WWII

Brits, Americans and Russians All Believe They 'Won' WWII, Research Finds

A new survey suggests Britons, Americans and Russians suffer from 'national narcissism' when crediting the victory.

An Army instructor teaching men of the RAF Aerodrome Defence Corps at Whitley Bay in 1942 (Picture: MOD).

New research points toward a 'national narcissism', as citizens of the Second World War's former Allied countries each believe they were responsible for ending it.

A study in the journal, 'Proceedings of the National Academy of Sciences of the United States of America' (PNAS) collected responses from eight former Allied countries, and three who fought against them, Germany, Italy and Japan.

A total of 1,338 adults (18 years old and above) responded; those in the UK felt 51% responsible for the victory, the US even higher at 54%. Russians believed they deserve 75% of the proportional credit.

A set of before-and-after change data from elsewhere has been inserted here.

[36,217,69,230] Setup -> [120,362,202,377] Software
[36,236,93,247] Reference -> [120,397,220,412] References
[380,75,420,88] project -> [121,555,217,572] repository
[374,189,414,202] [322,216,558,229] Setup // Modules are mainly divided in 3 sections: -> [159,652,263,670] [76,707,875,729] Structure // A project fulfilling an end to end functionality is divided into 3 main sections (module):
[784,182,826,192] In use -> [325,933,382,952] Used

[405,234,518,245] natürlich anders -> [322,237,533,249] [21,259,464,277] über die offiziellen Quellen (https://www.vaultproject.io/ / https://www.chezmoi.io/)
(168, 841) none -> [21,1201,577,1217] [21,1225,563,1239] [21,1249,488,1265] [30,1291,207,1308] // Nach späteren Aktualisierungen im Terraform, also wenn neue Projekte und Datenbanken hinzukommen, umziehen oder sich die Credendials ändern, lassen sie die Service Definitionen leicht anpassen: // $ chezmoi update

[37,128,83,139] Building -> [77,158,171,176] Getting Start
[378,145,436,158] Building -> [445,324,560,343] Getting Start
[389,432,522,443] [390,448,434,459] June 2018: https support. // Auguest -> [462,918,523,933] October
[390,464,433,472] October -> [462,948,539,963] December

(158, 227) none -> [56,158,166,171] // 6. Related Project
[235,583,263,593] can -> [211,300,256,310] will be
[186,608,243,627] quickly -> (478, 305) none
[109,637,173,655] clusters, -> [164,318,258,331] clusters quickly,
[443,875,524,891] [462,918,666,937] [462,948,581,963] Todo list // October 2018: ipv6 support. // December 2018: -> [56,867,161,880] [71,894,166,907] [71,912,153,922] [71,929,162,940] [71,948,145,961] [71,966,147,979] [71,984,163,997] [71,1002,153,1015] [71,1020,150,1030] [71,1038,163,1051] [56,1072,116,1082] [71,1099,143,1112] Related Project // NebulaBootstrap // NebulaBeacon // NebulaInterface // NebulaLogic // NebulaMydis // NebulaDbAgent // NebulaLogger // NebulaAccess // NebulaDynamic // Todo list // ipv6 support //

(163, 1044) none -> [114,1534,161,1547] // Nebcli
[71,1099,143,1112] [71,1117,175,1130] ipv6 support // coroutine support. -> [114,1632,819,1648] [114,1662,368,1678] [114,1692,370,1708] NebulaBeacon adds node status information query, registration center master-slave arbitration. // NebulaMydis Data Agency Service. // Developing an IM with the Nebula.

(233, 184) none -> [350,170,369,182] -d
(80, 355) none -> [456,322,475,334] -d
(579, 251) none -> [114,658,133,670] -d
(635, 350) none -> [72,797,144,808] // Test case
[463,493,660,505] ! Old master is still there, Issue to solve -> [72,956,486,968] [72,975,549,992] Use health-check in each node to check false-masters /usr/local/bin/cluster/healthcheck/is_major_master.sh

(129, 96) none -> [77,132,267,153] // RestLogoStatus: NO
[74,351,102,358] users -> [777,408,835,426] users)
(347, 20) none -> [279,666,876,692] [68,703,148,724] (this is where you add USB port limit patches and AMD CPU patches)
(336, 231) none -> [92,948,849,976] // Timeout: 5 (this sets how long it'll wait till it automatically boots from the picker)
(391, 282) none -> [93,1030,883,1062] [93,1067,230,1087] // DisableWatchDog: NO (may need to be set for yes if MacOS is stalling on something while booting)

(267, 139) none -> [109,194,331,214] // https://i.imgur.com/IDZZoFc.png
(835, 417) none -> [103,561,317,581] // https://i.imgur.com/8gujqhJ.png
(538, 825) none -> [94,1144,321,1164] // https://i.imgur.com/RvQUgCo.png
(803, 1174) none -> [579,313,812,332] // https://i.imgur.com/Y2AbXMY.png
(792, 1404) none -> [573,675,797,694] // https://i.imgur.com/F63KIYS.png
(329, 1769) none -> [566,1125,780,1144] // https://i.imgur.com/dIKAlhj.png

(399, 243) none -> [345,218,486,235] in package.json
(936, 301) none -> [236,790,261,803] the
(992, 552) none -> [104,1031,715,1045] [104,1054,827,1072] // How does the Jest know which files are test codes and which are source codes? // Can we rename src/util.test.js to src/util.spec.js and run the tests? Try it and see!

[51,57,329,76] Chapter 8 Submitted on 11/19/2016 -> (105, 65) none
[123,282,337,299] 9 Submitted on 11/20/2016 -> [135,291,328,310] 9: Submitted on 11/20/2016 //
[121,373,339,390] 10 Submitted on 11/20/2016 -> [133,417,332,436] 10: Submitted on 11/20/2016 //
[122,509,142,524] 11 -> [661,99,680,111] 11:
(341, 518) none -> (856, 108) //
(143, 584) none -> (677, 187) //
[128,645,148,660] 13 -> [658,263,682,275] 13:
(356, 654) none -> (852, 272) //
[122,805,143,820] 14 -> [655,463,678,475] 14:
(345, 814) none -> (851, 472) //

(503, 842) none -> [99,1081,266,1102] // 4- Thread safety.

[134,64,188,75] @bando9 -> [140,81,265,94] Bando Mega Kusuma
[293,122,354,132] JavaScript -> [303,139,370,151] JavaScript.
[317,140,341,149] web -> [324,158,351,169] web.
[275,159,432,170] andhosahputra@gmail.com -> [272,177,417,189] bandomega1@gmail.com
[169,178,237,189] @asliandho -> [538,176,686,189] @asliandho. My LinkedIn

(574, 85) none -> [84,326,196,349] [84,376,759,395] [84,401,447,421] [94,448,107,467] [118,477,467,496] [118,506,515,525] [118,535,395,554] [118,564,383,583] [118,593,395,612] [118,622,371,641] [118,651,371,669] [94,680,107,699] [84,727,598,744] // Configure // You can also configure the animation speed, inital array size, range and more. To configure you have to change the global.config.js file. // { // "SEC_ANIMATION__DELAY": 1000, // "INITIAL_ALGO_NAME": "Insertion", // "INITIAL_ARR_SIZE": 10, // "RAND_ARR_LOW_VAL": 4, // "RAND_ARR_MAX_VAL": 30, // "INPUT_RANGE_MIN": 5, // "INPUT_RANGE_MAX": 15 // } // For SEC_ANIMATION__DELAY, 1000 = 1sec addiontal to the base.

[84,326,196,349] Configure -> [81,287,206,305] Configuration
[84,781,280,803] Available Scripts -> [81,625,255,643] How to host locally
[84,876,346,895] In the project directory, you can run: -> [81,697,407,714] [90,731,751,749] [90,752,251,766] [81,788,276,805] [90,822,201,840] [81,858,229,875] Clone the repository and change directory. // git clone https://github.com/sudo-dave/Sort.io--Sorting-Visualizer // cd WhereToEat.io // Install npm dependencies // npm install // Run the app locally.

These numbers fall drastically when subjects were asked to grade the contribution of other countries.

America is given 27% of the credit by these nations, whilst the UK falls to 19% and Russia hits 20%, a 55% fall from its own perception.

Experts identified a "national narcissism" in findings and said that comparatively high levels of self-belief could be down to the different ways we are taught history.

Soviet and American troops met at the Elbe River on 25 April 1945, an important day for the end of the Second World War (Picture: US National Archives and Records Administration).

Russia may be able to make a case for a large role in the war, suffering 9,750,000 total military deaths, compared to the UK's 383,600 and 416,800 for the US.

The study explains: "'If deaths in the war are considered a proxy of a nation's contributions, the Soviet Union did carry much of the burden."

The lead author of the research, Professor Henry Roediger III, is a psychologist at the University of Washington, St. Louis, which questioned participants from each country.

He said: "People in the other 10 countries seemed to minimise Soviet contributions relative to American contributions."

Researchers noted that America's broad influence on screens and in literature places less emphasis on the Eastern front in Europe than on the Western front and the war in the Pacific.

Professor Roediger stands by the use of the term 'national narcissism', saying that it is "warranted" in the case of nations overestimating wartime contributions: 

"Narcissism carries both the positive aspects of glorifying one's self or one's group and also the dark overtones of one's group or nation imposing its values and traditions on others, often through conquest and force."

A previous study showed a similar "over-claiming" existed when countries were asked about their contribution to world history, Russia again topping the self-report table with 61%, followed by the UK with 55%.